4. Comment le FIDADOC a-t-il contribué à développer le documentaire dans la région ? Quelles sont les principales difficultés rencontrées ?
Le FIDADOC et ses deux programmes de formation et d’accompagnement, la Ruche documentaire et Produire au sud Agadir, ont contribué à leur niveau à ce renouveau du genre, en cristallisant ou en encourageant le désir de jeunes cinéastes de passer à l’acte.
Nous sommes fiers que sur la centaine de projets marocains et africains qui ont bénéficié de nos deux programmes, une trentaine ont abouti ou sont en cours de production.
La principale difficulté reste le manque de producteurs « créatifs » dans notre région.
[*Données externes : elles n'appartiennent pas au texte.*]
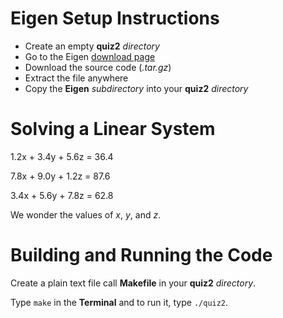 * Eigen Setup Instructions
- Create an empty *quiz2* /directory/
- Go to the Eigen [[http://eigen.tuxfamily.org/index.php?title=Main_Page#Download][download page]]
- Download the source code (/.tar.gz/)
- Extract the file anywhere
- Copy the *Eigen* /subdirectory/ into your *quiz2* /directory/
* Solving a Linear System 

       1.2x + 3.4y + 5.6z = 36.4

       7.8x + 9.0y + 1.2z = 87.6

       3.4x + 5.6y + 7.8z = 62.8

       We wonder the values of /x/, /y/, and /z/.

* Building and Running the Code

       Create a plain text file call *Makefile* in your *quiz2* /directory/.
       
       Type =make= in the *Terminal* and to run it, type =./quiz2=.
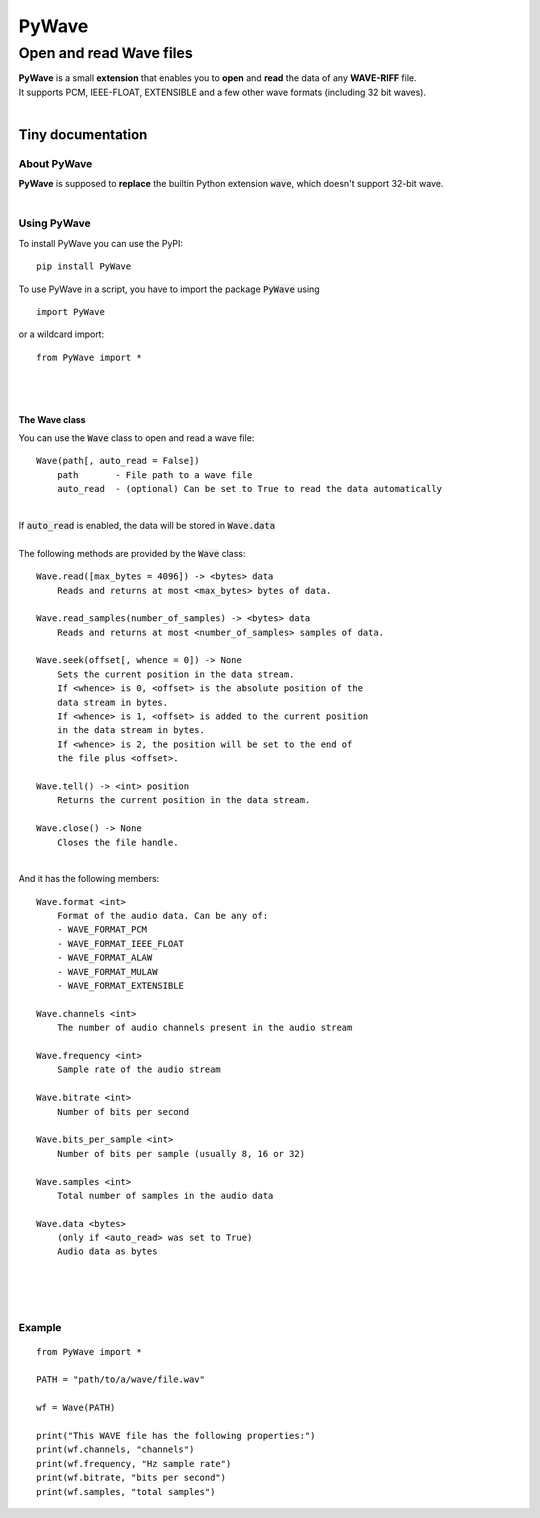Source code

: 
######
PyWave
######

************************
Open and read Wave files
************************
| **PyWave** is a small **extension** that enables you to **open** and **read** the data of any **WAVE\-RIFF** file\.
| It supports PCM\, IEEE\-FLOAT\, EXTENSIBLE and a few other wave formats \(including 32 bit waves\)\.
| 

Tiny documentation
==================

About PyWave
------------
| **PyWave** is supposed to **replace** the builtin Python extension :code:`wave`\, which doesn\'t support 32\-bit wave\.
| 

Using PyWave
------------
| To install PyWave you can use the PyPI\:


::

    pip install PyWave

 
| To use PyWave in a script\, you have to import the package :code:`PyWave` using


::

    import PyWave

 
| or a wildcard import\:


::

    from PyWave import *

 
| 
| 

The Wave class
^^^^^^^^^^^^^^
| You can use the :code:`Wave` class to open and read a wave file\:


::

    
    Wave(path[, auto_read = False])
        path       - File path to a wave file
        auto_read  - (optional) Can be set to True to read the data automatically

 
| 
| If :code:`auto_read` is enabled\, the data will be stored in :code:`Wave.data`
| 
| The following methods are provided by the :code:`Wave` class\:


::

    
    Wave.read([max_bytes = 4096]) -> <bytes> data
        Reads and returns at most <max_bytes> bytes of data.
    
    Wave.read_samples(number_of_samples) -> <bytes> data
        Reads and returns at most <number_of_samples> samples of data.
    
    Wave.seek(offset[, whence = 0]) -> None
        Sets the current position in the data stream.
        If <whence> is 0, <offset> is the absolute position of the
        data stream in bytes.
        If <whence> is 1, <offset> is added to the current position
        in the data stream in bytes.
        If <whence> is 2, the position will be set to the end of
        the file plus <offset>.
    
    Wave.tell() -> <int> position
        Returns the current position in the data stream.
    
    Wave.close() -> None
        Closes the file handle.

 
|     
| And it has the following members\:


::

    
    Wave.format <int>
        Format of the audio data. Can be any of:
        - WAVE_FORMAT_PCM
        - WAVE_FORMAT_IEEE_FLOAT
        - WAVE_FORMAT_ALAW
        - WAVE_FORMAT_MULAW
        - WAVE_FORMAT_EXTENSIBLE
    
    Wave.channels <int>
        The number of audio channels present in the audio stream
    
    Wave.frequency <int>
        Sample rate of the audio stream
    
    Wave.bitrate <int>
        Number of bits per second
    
    Wave.bits_per_sample <int>
        Number of bits per sample (usually 8, 16 or 32)
    
    Wave.samples <int>
        Total number of samples in the audio data
    
    Wave.data <bytes>
        (only if <auto_read> was set to True)
        Audio data as bytes

 
| 
| 
| 

Example
-------


::

    
    from PyWave import *
    
    PATH = "path/to/a/wave/file.wav"
    
    wf = Wave(PATH)
    
    print("This WAVE file has the following properties:")
    print(wf.channels, "channels")
    print(wf.frequency, "Hz sample rate")
    print(wf.bitrate, "bits per second")
    print(wf.samples, "total samples")

 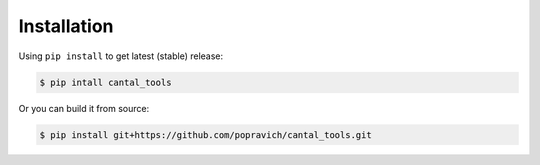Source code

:Installation
============

Using ``pip install`` to get latest (stable) release:

.. code-block:: bash

   $ pip intall cantal_tools

Or you can build it from source:

.. code-block:: bash

   $ pip install git+https://github.com/popravich/cantal_tools.git
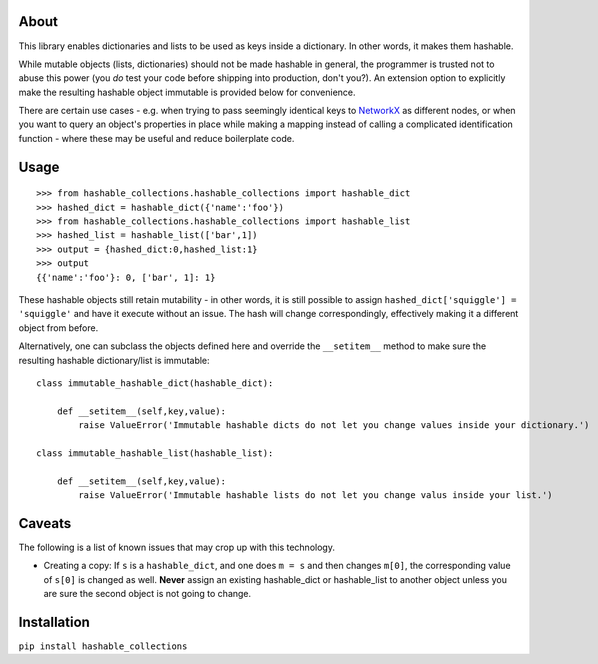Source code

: About
=====

This library enables dictionaries and lists to be used as keys inside a
dictionary. In other words, it makes them hashable.

While mutable objects (lists, dictionaries) should not be made hashable
in general, the programmer is trusted not to abuse this power (you *do*
test your code before shipping into production, don't you?). An
extension option to explicitly make the resulting hashable object
immutable is provided below for convenience.

There are certain use cases - e.g. when trying to pass seemingly
identical keys to `NetworkX <https://networkx.github.io>`__ as different
nodes, or when you want to query an object's properties in place while
making a mapping instead of calling a complicated identification
function - where these may be useful and reduce boilerplate code.

Usage
=====

::

    >>> from hashable_collections.hashable_collections import hashable_dict
    >>> hashed_dict = hashable_dict({'name':'foo'})
    >>> from hashable_collections.hashable_collections import hashable_list
    >>> hashed_list = hashable_list(['bar',1])
    >>> output = {hashed_dict:0,hashed_list:1}
    >>> output
    {{'name':'foo'}: 0, ['bar', 1]: 1}

These hashable objects still retain mutability - in other words, it is
still possible to assign ``hashed_dict['squiggle'] = 'squiggle'`` and
have it execute without an issue. The hash will change correspondingly,
effectively making it a different object from before.

Alternatively, one can subclass the objects defined here and override
the ``__setitem__`` method to make sure the resulting hashable
dictionary/list is immutable:

::

    class immutable_hashable_dict(hashable_dict):

        def __setitem__(self,key,value):
            raise ValueError('Immutable hashable dicts do not let you change values inside your dictionary.')

    class immutable_hashable_list(hashable_list):

        def __setitem__(self,key,value):
            raise ValueError('Immutable hashable lists do not let you change valus inside your list.')

Caveats
=======

The following is a list of known issues that may crop up with this
technology.

-  Creating a copy: If ``s`` is a ``hashable_dict``, and one does
   ``m = s`` and then changes ``m[0]``, the corresponding value of
   ``s[0]`` is changed as well. **Never** assign an existing
   hashable\_dict or hashable\_list to another object unless you are
   sure the second object is not going to change.

Installation
============

``pip install hashable_collections``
Des professionnels capables de prendre le relais de nos initiatives, d’accompagner le développement des projets et de saisir les opportunités existantes sur le marché international.
L’autre défi est de briser ces murs qui existent toujours entre le Maghreb et le Proche-Orient, entre les zones francophones et anglophones sur le continent Africain, des divisions administratives et politiques artificielles maintenues pour préserver certains intérêts, qui ne favorisent pas la circulation des œuvres et les coproductions sud-sud.
C’est pourquoi, plusieurs opérateurs du documentaire en Afrique, parmi lesquels le FIDADOC, comptent lancer très prochainement de nouvelles initiatives pour favoriser les échanges et les coopérations au sein de notre continent.
5. Comment se porte le documentaire marocain ?
Comparée à ce qu’elle était il y a dix ans, il est évident que la situation actuelle est plutôt positive.
La sélection inédite de plusieurs films marocains le mois dernier au festival d’Amsterdam (IDFA), qui constitue le principal rendez-vous international du cinéma documentaire, est l’illustration de cette embellie.
Parmi eux des auteurs confirmés comme Simone Bitton et Ali Essafi, mais aussi des premières œuvres documentaires comme celles de Karima Saïdi, Asmae El Moudir et Myriam Bakir.
C’est une situation encore très fragile, car le cinéma documentaire reste encore le parent pauvre au niveau des financements publics et privés dans notre pays, mais le fait que cette nouvelle génération soit composée de nombreuses femmes cinéastes me rend optimiste. Elles ont déjà fait preuve de leur ténacité et continueront à le faire !
6. Quel est un bon documentaire selon vous ?
Un film qui m’étonne et me surprend.
Un film que je trouve plaisir à revoir, car il m’étonne et me surprend à chaque nouvelle vision.
La principale difficulté reste le manque de producteurs « créatifs » dans notre région.